Heck no! My parents (though not the best) actually parented. If they said "No" I didn't argue. If I did argue, I would most rightly get *gasp* a spanking.

And imagine that... I still haven't gone on a shooting rampage.

This is another example of the government taking over parenting. I wonder how many parents will fight for their right to McDonalds' Happy Meals. :)

Brooke said...

Happy meals are a rare treat here. So much so, that my kids are delighted when they get one rather than beg for them regularly.

Usually if we do go fast food for time's sake, it's the dollar menu and they know it.

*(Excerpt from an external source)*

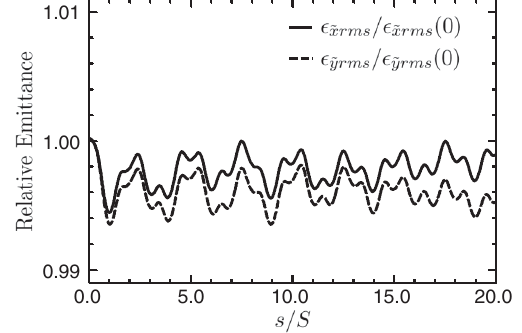
FIG. 4. Plots of the relative rms thermal emittances " tance s=S .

What is the frickin' problem here? I'd be less worried about the obesity and more worried about whether there's any lead in that toy!

Craig and Heather said...

What is the frickin' problem here?

Someone already figured out that McD's serves hot coffee.

H

Karen K said...

This is stupid-- more nanny-statism.

A much better idea would be for parents to avoid feeding their kids McDonald's junk in the first place.

Anonymous said...

I occasionally buy 2 items at McD.s. Ice tea & the occasional fruit/yoghurt pafrait. That's it!
I've also heard McNuggets called 'McNasties'. Sounds good to me.

The money wasted on fast food & junk food is appalling. I look at what is in people's carts at the market & no wonder they are so fat. Parents who allow children to manipulate them will wonder one day why their kids are such obnoxious teenagers.

Silvrlady

MathewK said...

I read about this elsewhere, i hope Ronald sues them right back for this idiocy.

"They don't always want to be saying no to their children."

Don't you just love the grave concern for parents rights. Change the topic to abortion and watch as their yearning for parents rights suddenly evaporate.